Angela Y. Davis is known internationally
for her ongoing work to combat all forms of oppression in the U.S. and abroad. Over
the years she has been active as a student, teacher, writer, scholar, and
activist/organizer. She is a living witness to the historical struggles of the
contemporary era. Prof. Davis' political activism began when she was a youngster in
Birmingham, Alabama, and continued through her high school years in New York.
But it was not until 1969 that she came to
national attention after being removed from her teaching position in the Philosophy
Department at UCLA as a result of her social activism and her membership in the Communist
Party, USA. In 1970, she was placed on the FBI's Ten Most Wanted List on false
charges, and was the subject of a intense police search that drove her underground, and
culminated in one of the most famous trials in U.S. history.

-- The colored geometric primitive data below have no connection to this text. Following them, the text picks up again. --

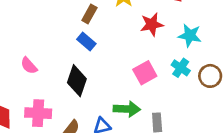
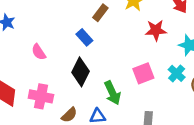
blue rectangle: (86, 42) -> (84, 37), moved
green arrow: (127, 109) -> (112, 93), moved, turned 55

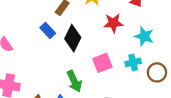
black diamond: (81, 72) -> (73, 38), moved
cyan cross: (177, 73) -> (133, 62), turned 35

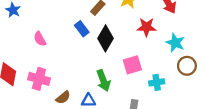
cyan cross: (133, 62) -> (157, 82), moved
brown circle: (157, 72) -> (187, 66), moved

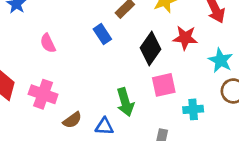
black diamond: (106, 38) -> (151, 48), moved

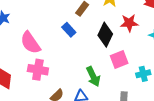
pink semicircle: (48, 43) -> (30, 43), size x1.6
pink cross: (43, 94) -> (38, 70), moved

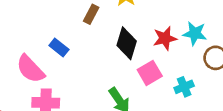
red star: (129, 23) -> (165, 38), moved
blue rectangle: (69, 30) -> (59, 48), moved

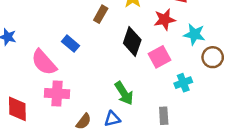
red star: (165, 38) -> (165, 19), moved
pink square: (150, 73) -> (160, 57), moved

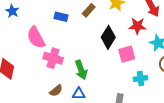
blue rectangle: (70, 44) -> (61, 17), moved, turned -40
pink cross: (57, 93) -> (53, 58), moved
green arrow: (124, 93) -> (81, 70), moved

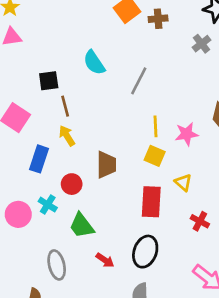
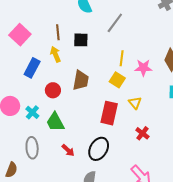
black square: (49, 81) -> (81, 40), moved
cyan cross: (48, 205) -> (32, 112), moved

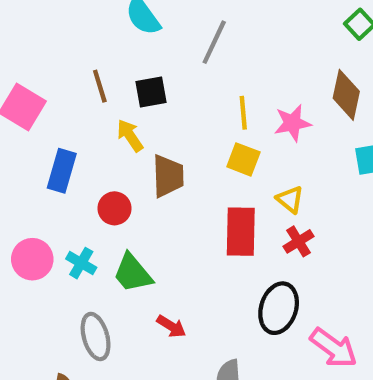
yellow arrow: (55, 54) -> (130, 135), moved
red cross: (142, 133) -> (299, 241), moved, turned 32
black ellipse: (99, 149) -> (279, 308), moved

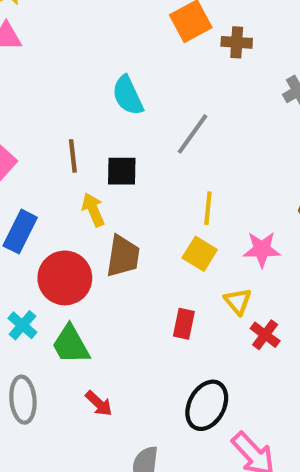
pink star: (293, 123) -> (262, 249), moved
red circle: (114, 208) -> (65, 278), size x1.6
red rectangle: (241, 232) -> (184, 324), size x0.6
red cross: (299, 241) -> (265, 335), moved, turned -32

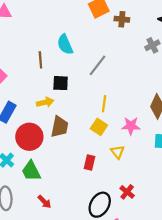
brown line: (73, 156) -> (40, 60), moved
yellow arrow: (93, 210) -> (45, 102), turned 98
red cross: (265, 335) -> (127, 192), moved

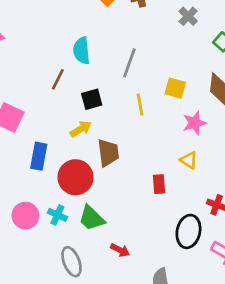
cyan semicircle: (65, 44) -> (81, 51), turned 36
brown line: (40, 60) -> (58, 79), turned 49
yellow line: (104, 104) -> (140, 105), moved
yellow square: (99, 127) -> (175, 88), moved

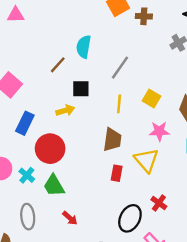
brown trapezoid: (108, 153) -> (112, 140), moved
yellow triangle: (189, 160) -> (146, 160), size x1.6

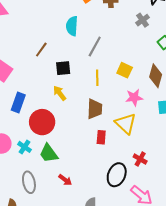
cyan semicircle: (84, 47) -> (72, 26), moved
yellow arrow: (65, 110) -> (60, 93), moved, turned -105

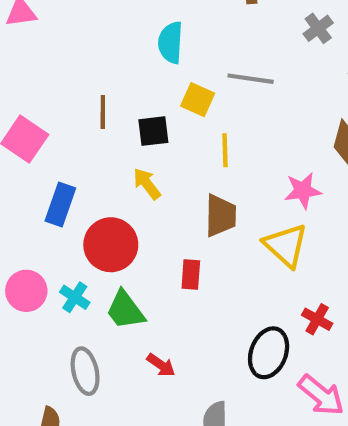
gray line: (95, 46) -> (251, 79), moved, turned 70
brown line: (41, 50) -> (103, 112), moved, turned -35
yellow square: (125, 70) -> (198, 100), moved
red rectangle: (101, 137) -> (191, 275), moved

During her sixteen-month incarceration, a
massive international "Free Angela Davis" campaign was organized, leading to her
acquittal in 1972. Prof. Davis' long-standing commitment to prisoners' rights dates
back to her involvement in the campaign to free the Soledad Brothers which led to her own
arrest and imprisonment. Today, she remains an advocate of prison abolition and has
developed a powerful critique of racism in the criminal justice system. She is a
member of the Advisory Board of the Prison Activist Resource Center, and currently is
working on a comparative study of womens imprisonment in the U.S., the Netherlands, and
Cuba.
During the last twenty-five years, Prof.
Davis has lectured in all of the fifty States, as well as in Africa, Europe, the
Caribbean, and the former Soviet Union. Her articles and essays have appeared in
numerous journals and anthologies, and she is the author of five books, including
"Angela Davis: An Autobiography"; "Women, Race &
Class"; "Blues
Legacies", and "Black
Feminism": Gertrude "Ma" Rainey, "Bessie Smith", and
"Billie Holiday": and "The Angela Y. Davis Reader." Today, she
is a tenured professor in the History Consciousness
Department at the University of California, Santa Cruz.